City officials acknowledged the additional work the ordinance would create for the Bakersfield Police Department, the necessity of catching violators in the act — and the inherent contradiction in putting the purveyors of Thin Mints and Samoas on par with panhandlers.
But City Attorney Ginny Gennaro said that in order for Bakersfield to crack down on panhandlers without being sued for violating anyone’s Constitutional rights, all groups must be treated equally.
“I think it’s necessary because the message is the same. The message is ‘I’m asking for something and I want something in return’,” Gennaro said after the meeting. “How to analyze these under constitutional law, that’s exactly the argument I don’t want to get into — that we’re punishing someone for one message and we’re not punishing the rest. Because they’re cuter.”
Committee Chairman Terry Maxwell said in an interview that sometimes applying the rules equally means not everyone is happy.
“I think we made the right decision. I’m sorry that this does affect some of the organizations that do tremendous charitable work as well as building the future of our country, but I think that there are other ways those people can get their message and can perform the functions that they want to perform,” said Maxwell, who is Ward 2 councilman. “There are other ways of selling Girl Scout cookies.”
Cathy Ferguson, CEO for the Girl Scouts of Central California South, which includes Bakersfield, said the organization’s annual public cookie sales last for just a month, and are a tightly regulated fundraiser that pays for science projects and educational trips.
“They have to have permission to be there (outside the front door of a business). And in most cases it helps the business. It drives traffic into the business,” Ferguson said in an interview, questioning why the Girl Scouts would even be mentioned in the same breath as panhandlers. “Those people are doing nothing to help the community. The Scouts do everything to help the community.“
A Boy Scouts employee in Bakersfield declined to comment.
Police Chief Greg Williamson said enforcement of the ordinance could prove difficult and not just because his department, which has budgetary approval for 389 sworn officers, has only about 355 sworn officers on active duty due to difficulties finding qualified officer candidates.

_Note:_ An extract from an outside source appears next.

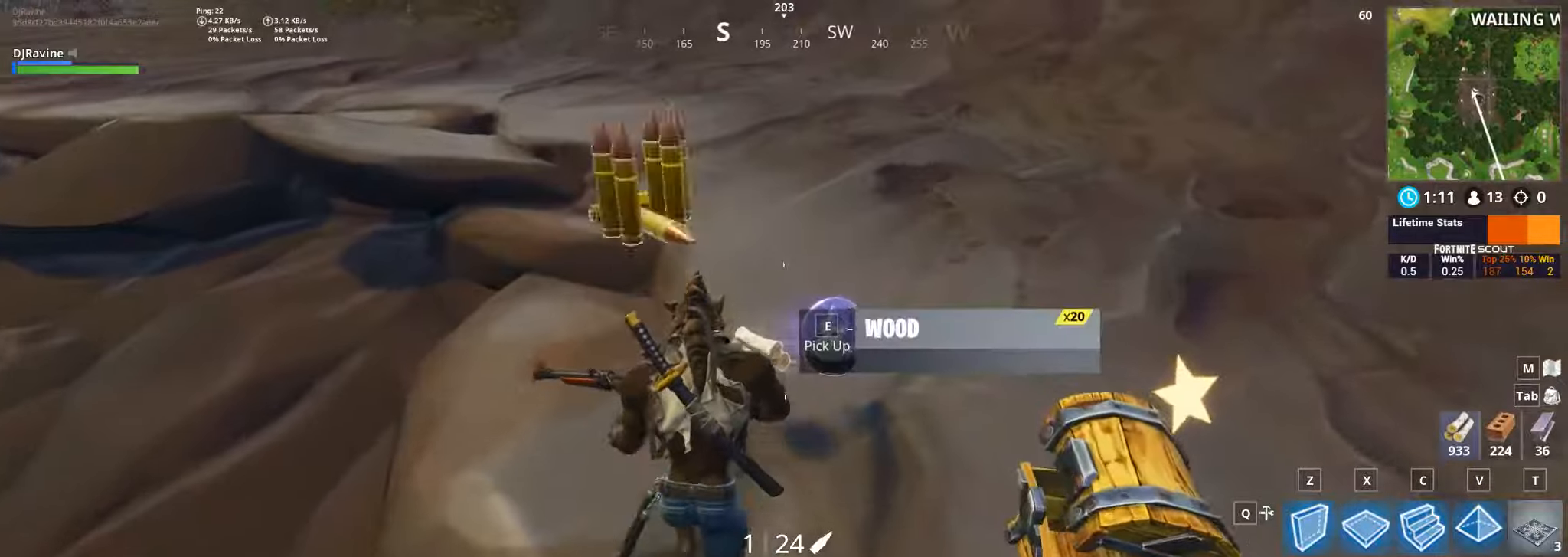
{"keys": ["a"], "mouse": [], "events": [[283, "w", "up"], [400, "s", "down"], [450, "s", "up"], [483, "a", "down"], [500, "d", "up"]]}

Williamson also said unless aggressive panhandling takes place in front of a police officer, the victim must file a report, which police would send to the Kern County District Attorney’s office for a decision on whether to file charges.

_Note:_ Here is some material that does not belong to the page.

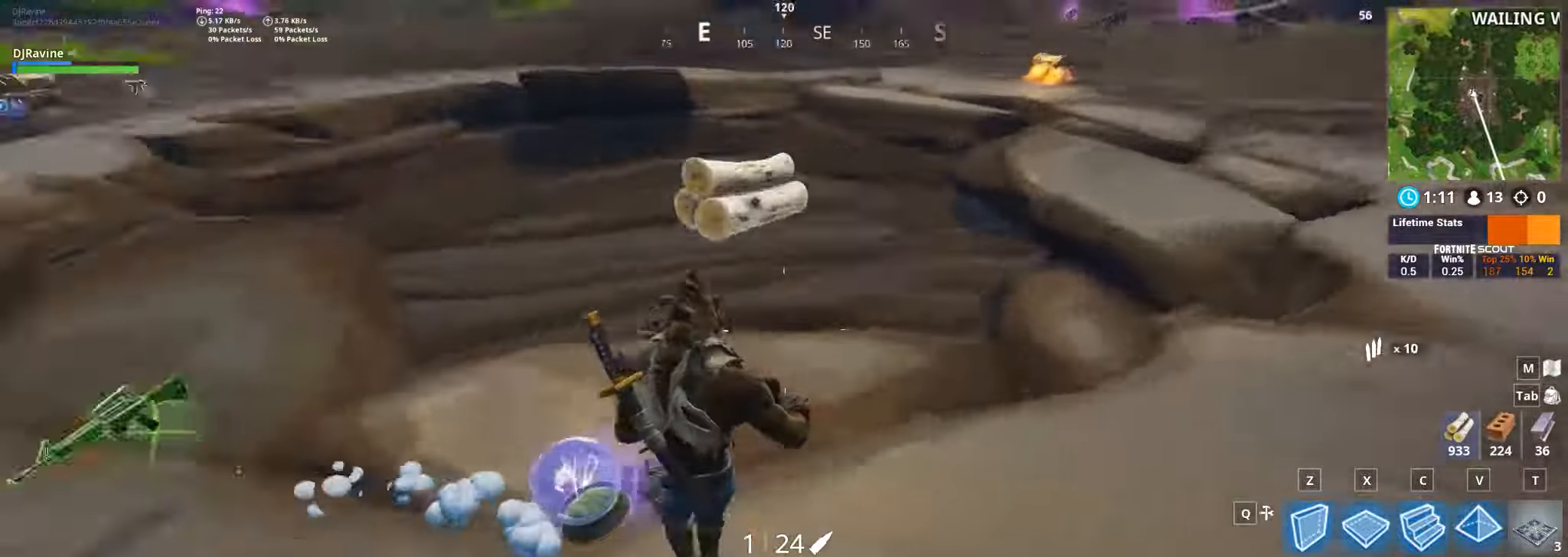
{"keys": ["d", "w"], "mouse": [], "events": [[100, "a", "up"], [100, "w", "down"], [117, "d", "down"]]}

“The instance must happen in front of the officer, and if there was an arrest made I think there is a limited scope as to what would happen in the law enforcement system, including the district attorney’s office, the courts and the jail,” Williamson said.
The mayor — an infrequent guest at council committee meetings — said the ordinance would help families feel safe in public places.

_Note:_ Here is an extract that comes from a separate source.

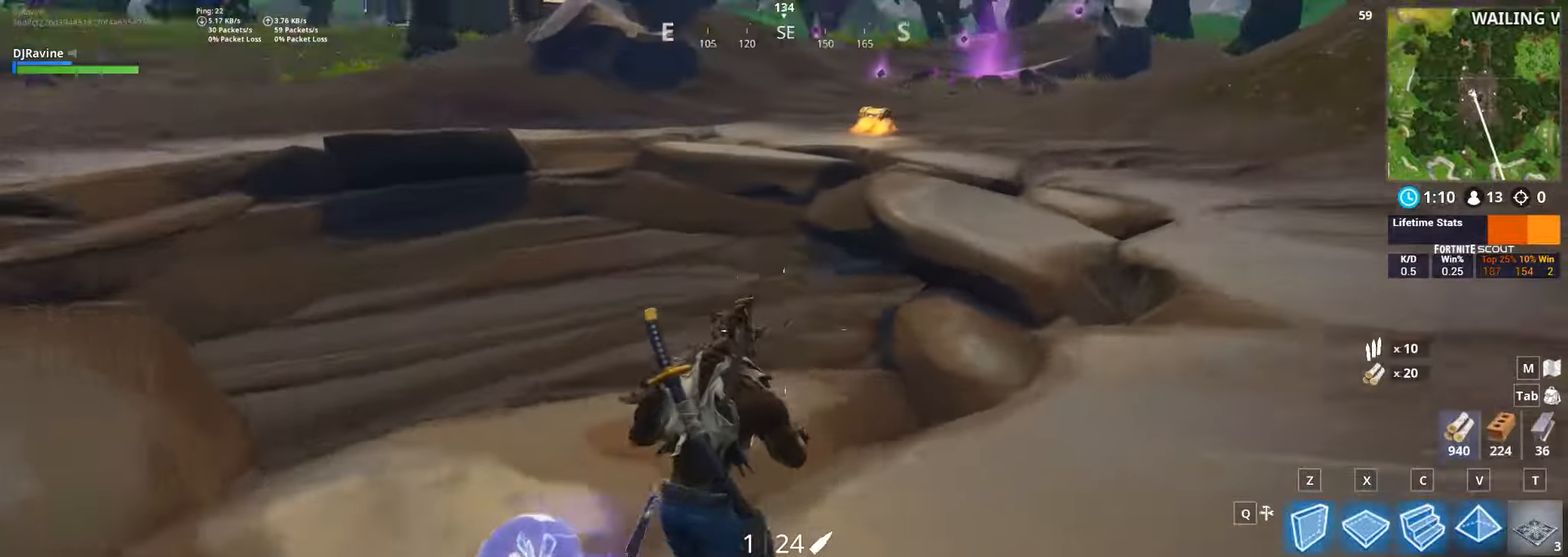
{"keys": ["d", "space", "w"], "mouse": [], "events": [[483, "space", "down"]]}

“I’m about the positive impacts on people in business and I feel strongly that this will assist people (in) feeling secure in our community, and at the same time assuring business that we are trying to help them,” Hall said afterward.
Dr. Gerald Cantu, a homeless advocate whose company, Stewards Inc., is a member of Kern County Homeless Collaborative, said the ordinance should be considered only part of a panhandling solution.
“If we don’t attack those root causes of homelessness, which are the same root causes that panhandlers have — which is why they’re out there in the first place — if we don’t address this on a holistic level then it’s not going to work,” Cantu said in an interview.
Bob Bell, co-owner of The Village at Towne Centre, 1201 24th St., agreed.
“I hope this opportunity defines for the community what is wrong and helps define who those people who are broken and needy are,” Bell said.